• _DOCUMENT EXCERPT_:
=== Section Start ===
Interesting Items for Friday, July 20, 2007
One of the Eight Best Investing Blogs, 24/7 Wall St., writes about Journal Register (JRC). Long-time readers of this blog may remember I wrote about the company in early 2006. The stock has gotten a lot cheaper since then. However, there are three problems here: 1) Newspapers Generally 2) Journal Register Specifically 3) Journal Register’s Debt.
The first problem is self-explanatory and hasn’t changed since early 2006. The second problem has to do with a bad acquisition made by the company that has changed what the company looks like. Journal Register was once focused on communities with excellent demographics and thus excellent economics for newspaper publishers. Now, not so much. The Michigan properties are a real problem.
Finally, the debt. The biggest problem with the debt is simply that it exists. Journal Register’s market cap makes the company look cheap, but you have to take out the debt as well. Is the company worth much more than its debt load? No. Probably not.
If it weren’t for the debt, Journal Register would actually be an exceptionally easy takeover target in the most anti-takeover of industries. The company doesn’t employ the gimmicky protections most old media companies do.
The combination of a cheap common stock with a heavy debt load will amplify any changes in the value of the enterprise. We’re not far from the point where a 10% change in the intrinsic value of the enterprise would lead to a doubling (or halving) of the value of the common stock.
In that sense, this is a highly speculative stock – for better or worse.
It would also be a good investment if I was sure the value of the enterprise is clearly in excess of the debt. As it is, I think there’s a risk that the value of the enterprise and the value of the debt are too close for comfort. That doesn’t mean I think Journal Register will fail to make its payments any time soon. It just means I don’t think there will be a lot left over for shareholders when you consider I expect the bottom line to decline in the long-run along with the industry.
=== Section End ===
• _TASKS AND EXERCISES_:
(1) Answer these questions from the Journal Register post:
(a) When did the writer first write about the company on this blog?
(b) Which of the company's properties does the post call a real problem?
(c) What percentage change in the enterprise's intrinsic value could lead to a doubling or halving of the common stock's value?
(2) Can you carry the Journal Register post further with a paragraph that picks up after its final sentence?

• _INFORMATION_:
=== Section Start ===
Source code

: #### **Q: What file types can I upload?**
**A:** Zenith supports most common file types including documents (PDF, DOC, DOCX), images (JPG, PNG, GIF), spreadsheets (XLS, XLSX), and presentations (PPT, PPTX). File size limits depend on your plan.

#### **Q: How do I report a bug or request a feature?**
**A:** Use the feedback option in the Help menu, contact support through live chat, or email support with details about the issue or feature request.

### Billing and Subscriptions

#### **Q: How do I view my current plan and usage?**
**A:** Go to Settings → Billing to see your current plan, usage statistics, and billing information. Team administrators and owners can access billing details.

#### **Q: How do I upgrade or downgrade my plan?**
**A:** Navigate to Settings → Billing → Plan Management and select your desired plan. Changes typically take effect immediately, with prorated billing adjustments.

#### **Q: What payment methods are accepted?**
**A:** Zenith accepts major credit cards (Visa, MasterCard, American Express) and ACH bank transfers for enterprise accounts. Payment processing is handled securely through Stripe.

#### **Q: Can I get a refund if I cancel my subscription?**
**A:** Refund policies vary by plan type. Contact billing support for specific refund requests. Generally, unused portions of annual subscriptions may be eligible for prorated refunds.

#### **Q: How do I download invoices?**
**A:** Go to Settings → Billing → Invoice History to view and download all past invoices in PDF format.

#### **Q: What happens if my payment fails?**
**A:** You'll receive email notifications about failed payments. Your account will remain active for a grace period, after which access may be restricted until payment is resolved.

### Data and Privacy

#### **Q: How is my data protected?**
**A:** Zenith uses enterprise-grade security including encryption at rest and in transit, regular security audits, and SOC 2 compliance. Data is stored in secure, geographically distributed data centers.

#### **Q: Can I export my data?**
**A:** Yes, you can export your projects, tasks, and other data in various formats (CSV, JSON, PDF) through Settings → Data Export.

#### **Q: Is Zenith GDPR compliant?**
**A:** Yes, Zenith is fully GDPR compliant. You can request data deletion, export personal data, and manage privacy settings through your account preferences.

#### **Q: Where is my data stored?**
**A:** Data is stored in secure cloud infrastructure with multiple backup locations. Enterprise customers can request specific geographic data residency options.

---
=== Section End ===
• _TASK-BY-TASK RESULTS_:
(1)
(a) Early 2006.
(b) The Michigan properties.
(c) 10%.

(2)
Of course, it is tempting to take JRC’s market cap and divide by what the company earned in the past. But, on an EV/EBIT basis the business isn’t nearly as cheap as the stock. That’s what I mean when I say this is a speculative stock – you only have to be right or wrong by a small amount in your estimate of the business value to make or lose a lot of money on the stock.
If you’re looking for a stock where leverage will amplify your returns, I still like Hanes Brands (HBI). It’s not as leveraged as Journal Register (though it has plenty of leverage) and it’s a much better business. Hanes was the most interesting spin-off of last year and the stock did well enough but has since cooled off a bit.
Note that I’ve yet to find someone who agrees with me on Hanes. I’m not sure if that’s a good sign or a bad sign.
I loved Hanes at the spin-off price. I still like it at today’s price. It’s probably not ridiculously undervalued as a business, but the debt will amplify the difference that does exist. Last October, I wrote that Hanes was probably worth more like $45 – $65 a share than $25 a share. I still think that’s true; however, the spin-off, plant closings, and debt might obscure the business value for a time. Be patient.